Using the records below, copy every line that holds the string "label".

Rendered page images:
+ + + + + + +
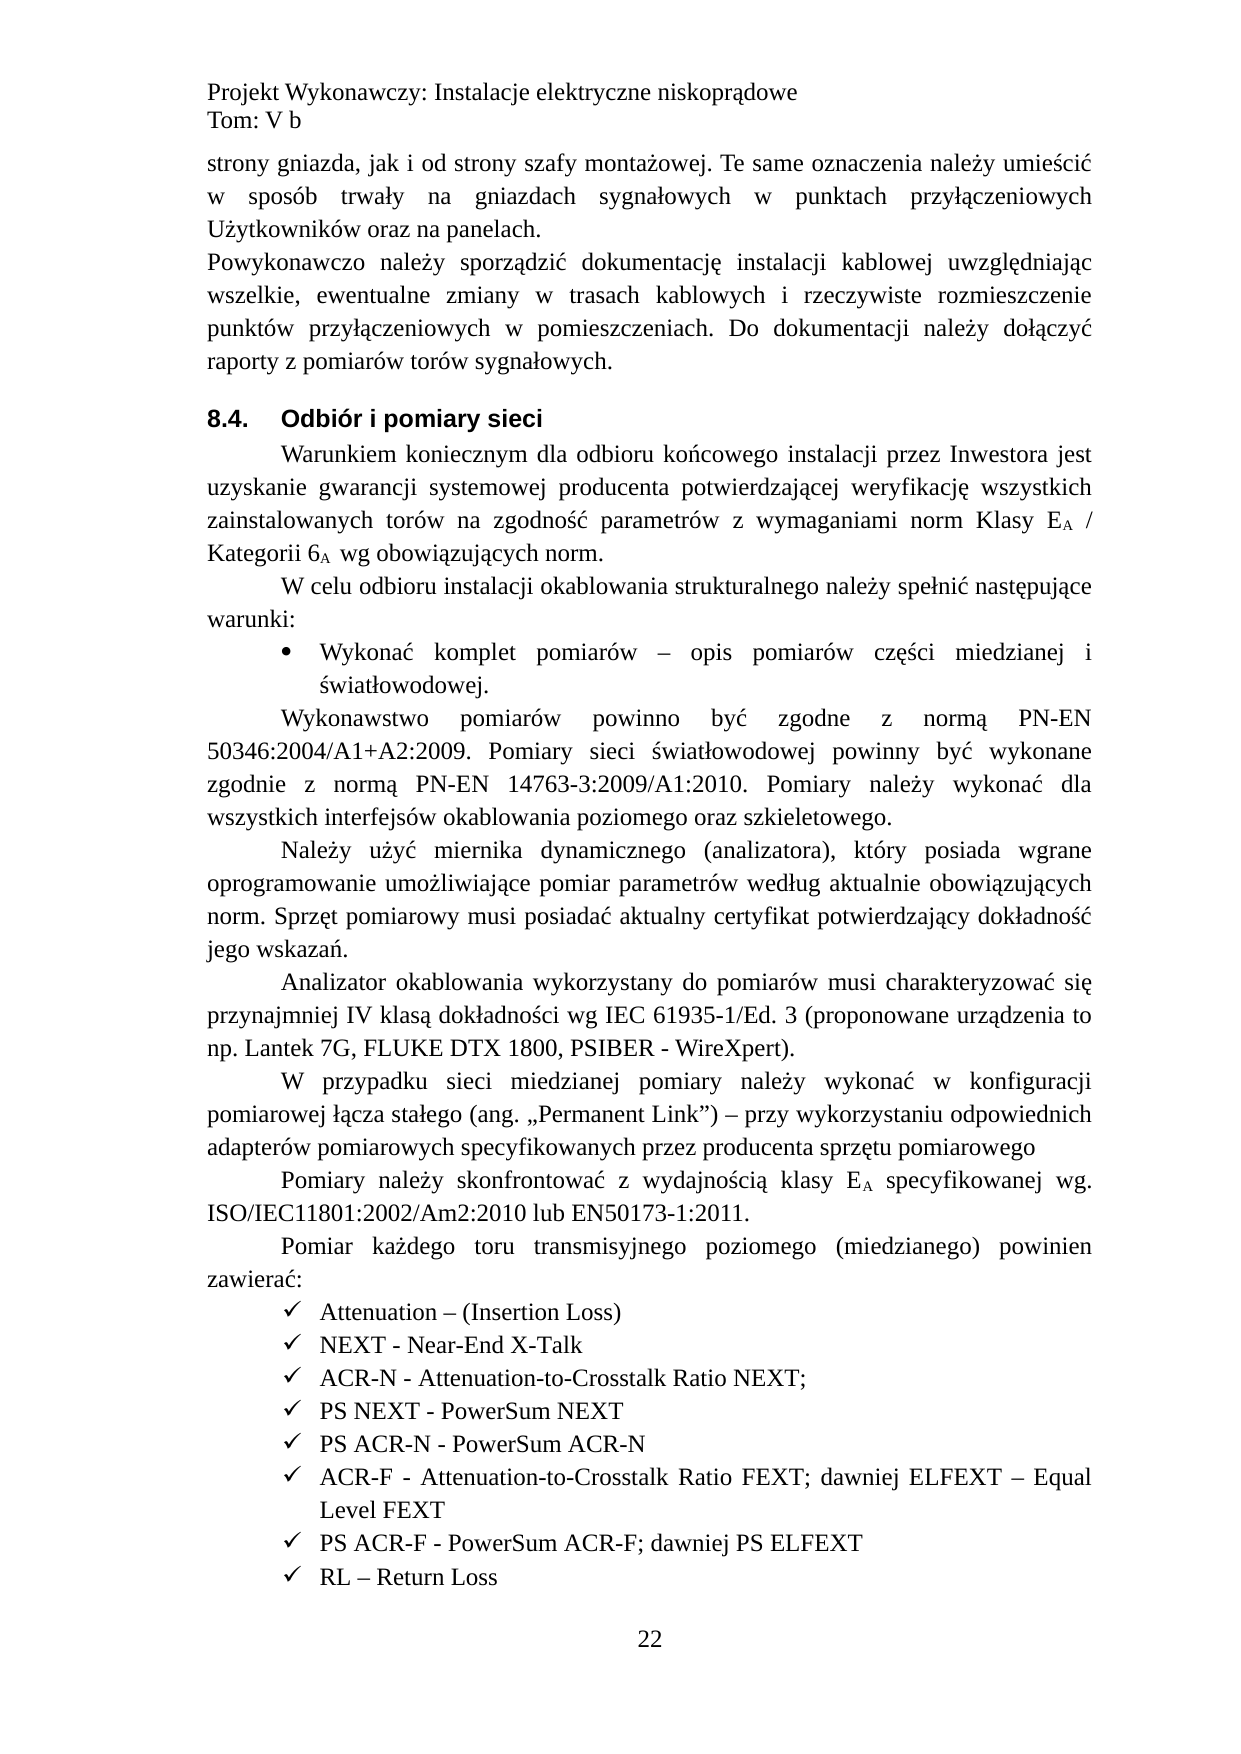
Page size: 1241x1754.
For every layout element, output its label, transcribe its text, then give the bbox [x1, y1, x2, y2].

list NEXT - Near-End X-Talk [282, 1330, 1092, 1359]
text Powykonawczo należy sporządzić dokumentację instalacji kablowej uwzględniając wszelkie, ewentualne zmiany w trasach kablowych i rzeczywiste rozmieszczenie punktów przyłączeniowych w pomieszczeniach. Do dokumentacji należy dołączyć raporty z pomiarów torów sygnałowych. [207, 247, 1092, 374]
list Wykonawstwo pomiarów powinno być zgodne z normą PN-EN 50346:2004/A1+A2:2009. Pomiary sieci światłowodowej powinny być wykonane zgodnie z normą PN-EN 14763-3:2009/A1:2010. Pomiary należy wykonać dla wszystkich interfejsów okablowania poziomego oraz szkieletowego. [207, 703, 1092, 831]
text Warunkiem koniecznym dla odbioru końcowego instalacji przez Inwestora jest uzyskanie gwarancji systemowej producenta potwierdzającej weryfikację wszystkich zainstalowanych torów na zgodność parametrów z wymaganiami norm Klasy EA / Kategorii 6A wg obowiązujących norm. [207, 439, 1092, 567]
list Wykonać komplet pomiarów – opis pomiarów części miedzianej i światłowodowej. [282, 637, 1092, 699]
text W celu odbioru instalacji okablowania strukturalnego należy spełnić następujące warunki: [207, 571, 1092, 633]
list Analizator okablowania wykorzystany do pomiarów musi charakteryzować się przynajmniej IV klasą dokładności wg IEC 61935-1/Ed. 3 (proponowane urządzenia to np. Lantek 7G, FLUKE DTX 1800, PSIBER - WireXpert). [207, 967, 1092, 1062]
list Pomiary należy skonfrontować z wydajnością klasy EA specyfikowanej wg. ISO/IEC11801:2002/Am2:2010 lub EN50173-1:2011. [207, 1165, 1092, 1227]
text Odbiór i pomiary sieci [207, 404, 1092, 433]
list ACR-N - Attenuation-to-Crosstalk Ratio NEXT; [282, 1363, 1092, 1392]
list ACR-F - Attenuation-to-Crosstalk Ratio FEXT; dawniej ELFEXT – Equal Level FEXT [282, 1462, 1092, 1524]
list Attenuation – (Insertion Loss) [282, 1297, 1092, 1326]
list Należy użyć miernika dynamicznego (analizatora), który posiada wgrane oprogramowanie umożliwiające pomiar parametrów według aktualnie obowiązujących norm. Sprzęt pomiarowy musi posiadać aktualny certyfikat potwierdzający dokładność jego wskazań. [207, 835, 1092, 963]
list PS ACR-N - PowerSum ACR-N [282, 1429, 1092, 1458]
list W przypadku sieci miedzianej pomiary należy wykonać w konfiguracji pomiarowej łącza stałego (ang. „Permanent Link”) – przy wykorzystaniu odpowiednich adapterów pomiarowych specyfikowanych przez producenta sprzętu pomiarowego [207, 1066, 1092, 1161]
list PS ACR-F - PowerSum ACR-F; dawniej PS ELFEXT [282, 1528, 1092, 1557]
list RL – Return Loss [282, 1562, 1092, 1590]
list PS NEXT - PowerSum NEXT [282, 1396, 1092, 1425]
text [207, 148, 1092, 242]
list Pomiar każdego toru transmisyjnego poziomego (miedzianego) powinien zawierać: [207, 1231, 1092, 1293]
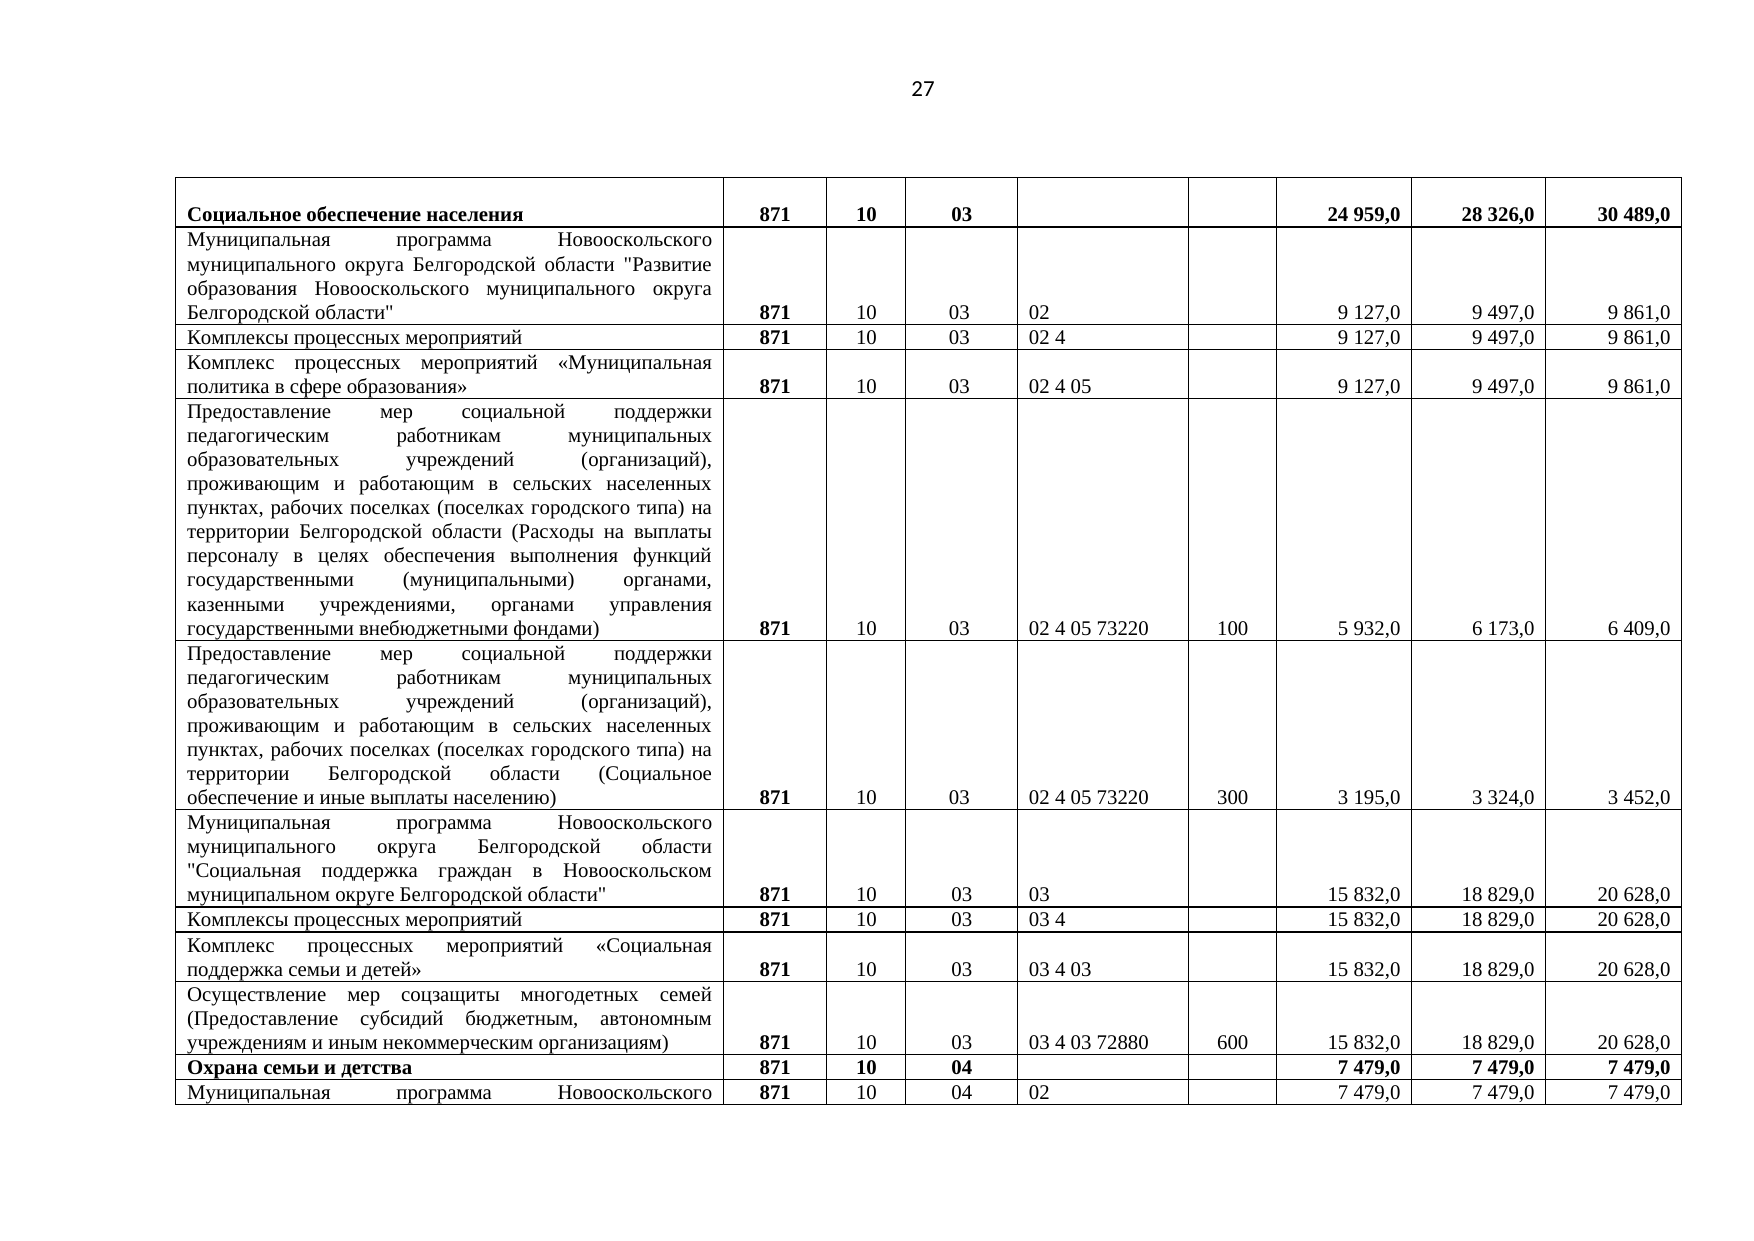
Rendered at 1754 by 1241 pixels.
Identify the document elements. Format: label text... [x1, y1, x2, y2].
+ + + + + + +
Output for this exercise —
For every layout element, output its label, transcribe its text, then give the bbox [x1, y1, x2, y2].
Identify the document elements. Format: label text... [x1, y1, x2, y2].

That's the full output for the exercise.